Comme les années précédentes, 2006 a été marquée par une des tendances lourdes du capitalisme mondialisé : les fusions, acquisitions ou rachats entre grands groupes. Elles ont battu un record historique et totalisé plus de 3600 milliards de dollars dans le monde dont 1300 milliards en Europe. Il s’agit d’une accélération de la concentration du capital par la création de grands oligopoles mondiaux, qui sont en concurrence mais peuvent aussi collaborer par des fusions et des rachats pour empêcher l’arrivée de nouveaux concurrents.
Et en terme de profits, les entreprises s’en sortent bien : il est passé de 20 700 euros par salarié en 2000 à 33 300 euros en 2005 pour les entreprises non financières du CAC 40, soit une hausse de 61 % (Alternatives économiques n° 250, septembre 2006). Cette hausse des profits est accompagnée de licenciements en cascades et de délocalisations qui sont une mise en concurrence des salariés sur le grand marché mondial du travail. Ces opérations sont des investissements qui ne créent aucune richesse supplémentaire puisqu’il s’agit de déplacements d’entreprises, mais elles sont accompagnées de « rationalisations » qui génèrent des destructions d’emplois d’un côté et des milliards de dividendes pour les actionnaires de l’autre.
La récente fusion d’Alcatel avec Lucent s’inscrit dans le cadre de ces opérations de concentration qui se sont accélérées ces dernières années chez les opérateurs téléphoniques en Europe. Par cette fusion, avec aujourd’hui 79 000 salariés dans 130 pays, le groupe Alcatel Lucent devient le numéro deux mondial des équipements de réseaux pour Internet et mobiles et le numéro un pour les infrastructures de télécommunication fixe.

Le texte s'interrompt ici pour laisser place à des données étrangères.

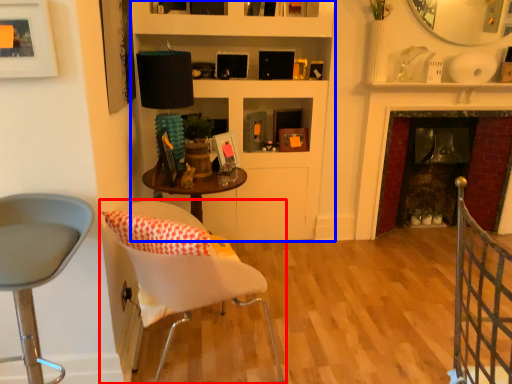
Question: Which object appears closest to the camera in this image, chair (highlighted by a red box) or bookshelf (highlighted by a blue box)?

Choices:
 (A) chair
 (B) bookshelf

Answer: (A)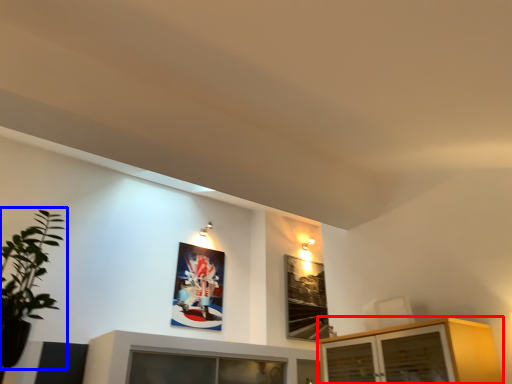
Question: Which point is closer to the camera, cabinetry (highlighted by a red box) or houseplant (highlighted by a blue box)?

Choices:
 (A) cabinetry
 (B) houseplant

Answer: (B)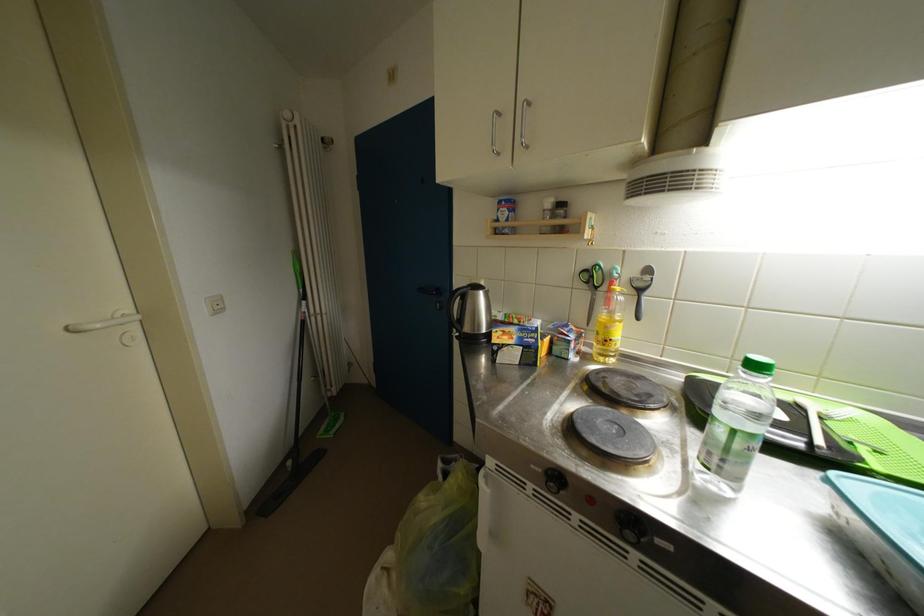
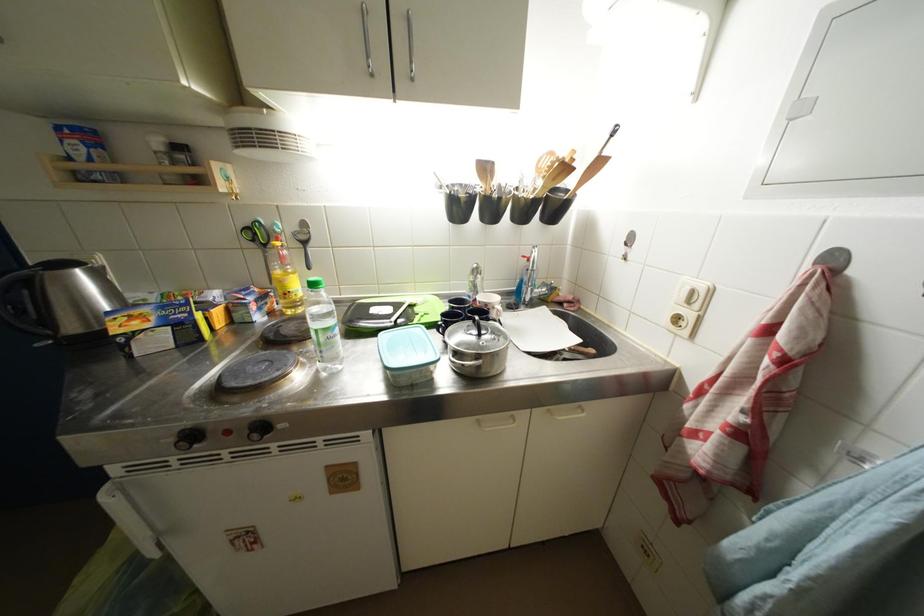
In the second image, find the point that corresponds to the point at 602,292 in the first image.

(272, 249)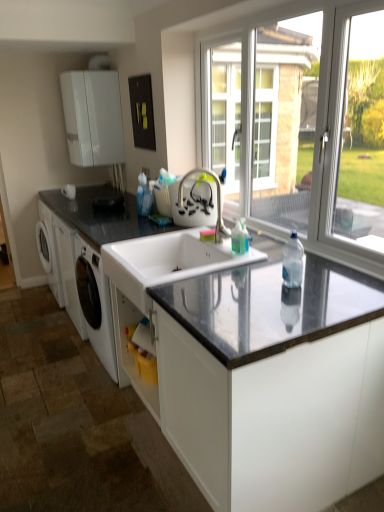
You are a GUI agent. You are given a task and a screenshot of the screen. Output one action in this format:
    pyautogui.click(x=<x>, y=<y>)
    Task: Click on the vacant space to the left of clear plastic bottle at center
    The height and width of the screenshot is (512, 384).
    Given the screenshot: What is the action you would take?
    [x=251, y=284]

Le premier objectif d’Alcatel Lucent est de réduire les coûts de 1,7 milliard d’euros en trois ans. Le « dégagement de synergie » se traduit par un plan de 12 500 licenciements dont 1 500 à 2 000 en France d’ici 2008, soit plus de 16 % des effectifs ! Dans un contexte où Alcatel et Lucent ont enregistré un bénéfice net de 522 millions d’euros en 2005 ! Com me d’habitude, à l’annonce du plan de licenciements, l’action en Bourse a grimpé. Les « deux patrons pour le prix d’un » d’Alcatel et de Lucent n’en sont pas à leur premier coup d’essai. Patricia Russo, nouvelle PDG d’Alcatel-Lucent, a déjà supprimé 30 00 em plois entre 2002 et 2005 chez Lucent et le PDG d’Alcatel Tchuruk a supprimé plus de 55 000 postes entre 1995 et 2006.
Les salariés ne doivent pas faire les frais des réorganisations capitalistes, et celles-ci n’ont rien d’inéluctable si les salariés se mobilisent. Le 15 février, le jour où le groupe doit officiellement annoncer les restructurations sur les sites français, l’intersyndicale appelle à la grève. La proposition de la LCR d’une loi interdisant les licenciements prend encore ici toute sa pertinence.